Although heteroskedasticity does not produce biased OLS estimates, it leads to a bias in the variance-covariance matrix. This means that standard model testing methods such as t tests or F tests cannot be relied on any longer. This post provides an intuitive illustration of heteroskedasticity and covers the calculation of standard errors that are robust to it.
A popular illustration of heteroskedasticity is the relationship between saving and income, which is shown in the following graph. The dataset is contained the wooldridge package.
# Clear the workspace
rm(list = ls()) # Clear environment
gc() # Clear unused memory
## used (Mb) gc trigger (Mb) limit (Mb) max used (Mb)
## Ncells 527850 28.2 1173508 62.7 NA 669268 35.8
## Vcells 970766 7.5 8388608 64.0 32768 1840524 14.1
cat("\f") # Clear the console
# Load packages
library(dplyr)
##
## Attaching package: 'dplyr'
## The following objects are masked from 'package:stats':
##
## filter, lag
## The following objects are masked from 'package:base':
##
## intersect, setdiff, setequal, union
library(ggplot2)
library(wooldridge)
library(stargazer)
##
## Please cite as:
## Hlavac, Marek (2022). stargazer: Well-Formatted Regression and Summary Statistics Tables.
## R package version 5.2.3. https://CRAN.R-project.org/package=stargazer
# Load the sample
data("saving")
stargazer(saving, type="text")
##
## ================================================
## Statistic N Mean St. Dev. Min Max
## ------------------------------------------------
## sav 100 1,582.510 3,284.902 -5,577 25,405
## inc 100 9,941.240 5,583.998 750 32,080
## size 100 4.350 1.493 2 10
## educ 100 11.580 3.435 2 20
## age 100 38.770 7.399 26 54
## black 100 0.070 0.256 0 1
## cons 100 8,358.730 5,729.535 -13,055 30,280
## ------------------------------------------------
Observations, where variable inc is larger than 20,000
or variable sav is negative or larger than inc
are dropped from the sample.
# Only use positive values of saving, which are smaller than income
saving <- saving %>%
filter(sav > 0,
inc < 20000,
sav < inc)
# Plot
ggplot(data = saving,
mapping = aes(x = inc, y = sav)) +
geom_point() +
geom_smooth(method = "lm", se = FALSE) +
labs(x = "Annual income", y = "Annual savings")

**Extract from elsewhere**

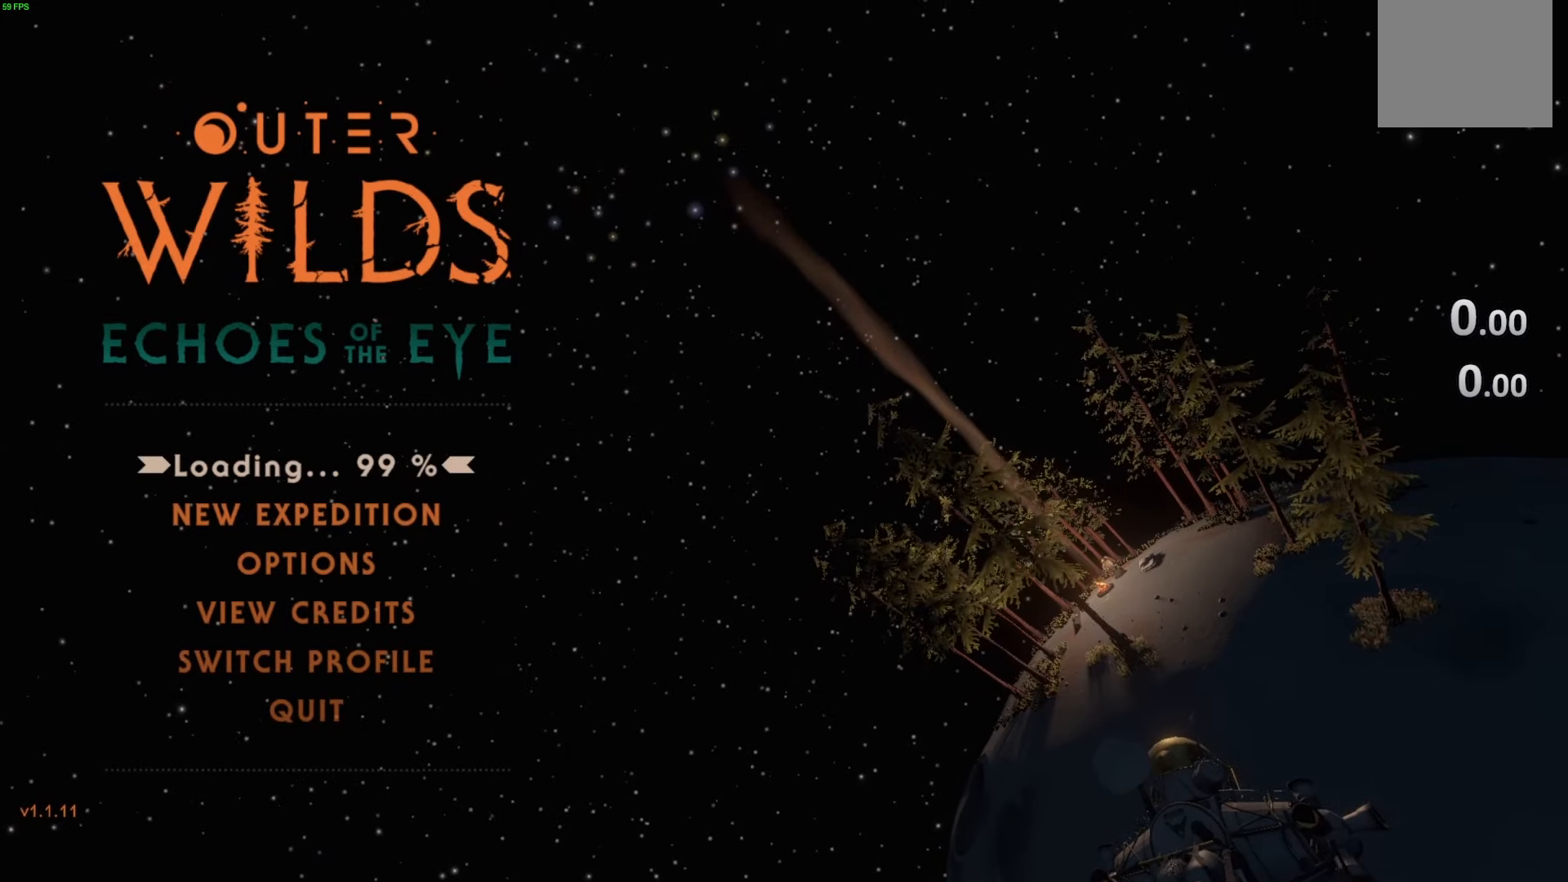
{"buttons": [], "left_stick": "center", "right_stick": "center", "events": []}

## `geom_smooth()` using formula = 'y ~ x'
The regression line in the graph shows a clear positive relationship between saving and income. However, as income increases, the differences between the observations and the regression line become larger. This means that there is higher uncertainty about the estimated relationship between the two variables at higher income levels. This is an example of heteroskedasticity.

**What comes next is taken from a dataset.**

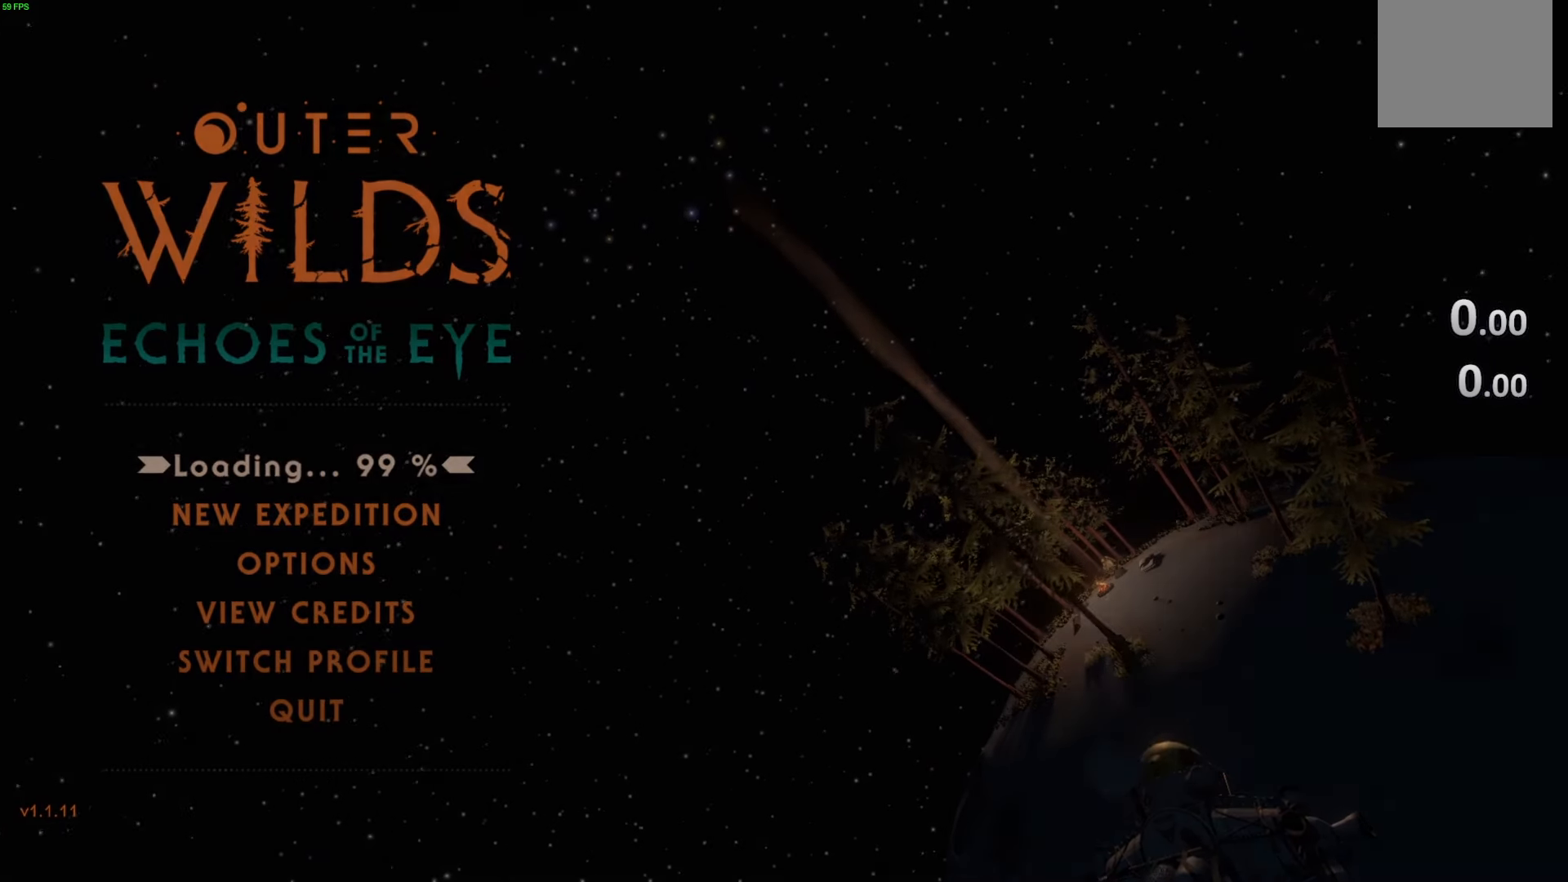
{"buttons": [], "left_stick": "center", "right_stick": "center", "events": []}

Since standard model testing methods rely on the assumption that there is no correlation between the independent variables and the variance of the dependent variable, the usual standard errors are not very reliable in the presence of heteroskedasticity. Fortunately, the calculation of robust standard errors can help to mitigate this problem.
The regression line above was derived from the model
\[ sav_i=\beta_0 + \beta_1 \ inc_i+ \epsilon_i , \]
for which the following code produces the standard R output:
# Estimate the model
model <- lm(formula = sav ~ inc,
data = saving
)
# Print estimates and standard test statistics
summary(model)
##
## Call:
## lm(formula = sav ~ inc, data = saving)
##
## Residuals:
## Min 1Q Median 3Q Max
## -2667.8 -874.5 -302.7 431.1 4606.6
##
## Coefficients:
## Estimate Std. Error t value Pr(>|t|)
## (Intercept) 316.19835 462.06882 0.684 0.49595
## inc 0.14052 0.04672 3.007 0.00361 **
## ---
## Signif. codes: 0 '***' 0.001 '**' 0.01 '*' 0.05 '.' 0.1 ' ' 1
##
## Residual standard error: 1413 on 73 degrees of freedom
## Multiple R-squared: 0.1102, Adjusted R-squared: 0.09805
## F-statistic: 9.044 on 1 and 73 DF, p-value: 0.003613
par(mfrow = c(2, 2))
plot(model)
library(skedastic)
skedastic::white(model)
## # A tibble: 1 × 5
## statistic p.value parameter method alternative
## <dbl> <dbl> <dbl> <chr> <chr>
## 1 4.31 0.116 2 White's Test greater
# library(MASS)
# model2 <- rlm(formula = sav ~ inc,
# data = saving
# )
#
# stargazer(model, model2, type = "text")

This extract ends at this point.